There's a critical point here. Just as researchers who have long studied protein structure prediction have struggled to keep up with the pace of AI development, AI has advanced at an astonishing rate, propelled by decades of accumulated data. Recently, it has reached a level where it can independently deduce principles from given information. This means that in the future, many more scientific challenges may see breakthroughs through AI.
This phenomenon presents us with important considerations. As the pace of AI technology development accelerates, we must thoughtfully evaluate how we will utilize this technology and what role we should assume amidst these changes. The next column will examine the current situation in detail, caused by the rapid development of AI, and discuss potential response strategies.
References:
1. Jo, T., Hou, J., Eickholt, J., & Cheng, J. (2015). Improving protein fold recognition by deep learning networks. Scientific Reports, 5, 17573.
2. Vaswani, A., Shazeer, N., Parmar, N., Uszkoreit, J., Jones, L., Gomez, A. N., ... & Polosukhin, I. (2017). Attention is all you need. Advances in Neural Information Processing Systems, 30.
3. Senior, A. W., Evans, R., Jumper, J., Kirkpatrick, J., Sifre, L., Green, T., ... & Hassabis, D. (2020). Improved protein structure prediction using potentials from deep learning. Nature, 577, 706-710.

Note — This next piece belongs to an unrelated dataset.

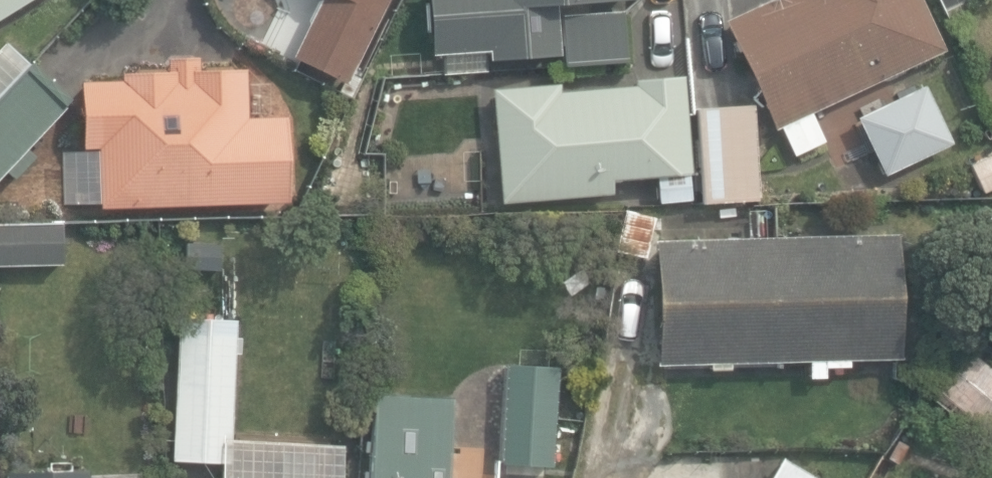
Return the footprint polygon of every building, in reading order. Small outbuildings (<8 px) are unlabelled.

4. Yang, J., Anishchenko, I., Park, H., Peng, Z., Ovchinnikov, S., & Baker, D. (2020). Improved protein structure prediction using predicted interresidue orientations. Proceedings of the National Academy of Sciences, 117(3), 1496-1503.
5. Jumper, J., Evans, R., Pritzel, A., Green, T., Figurnov, M., Ronneberger, O., ... & Hassabis, D. (2021). Highly accurate protein structure prediction with AlphaFold. Nature, 596, 583-589.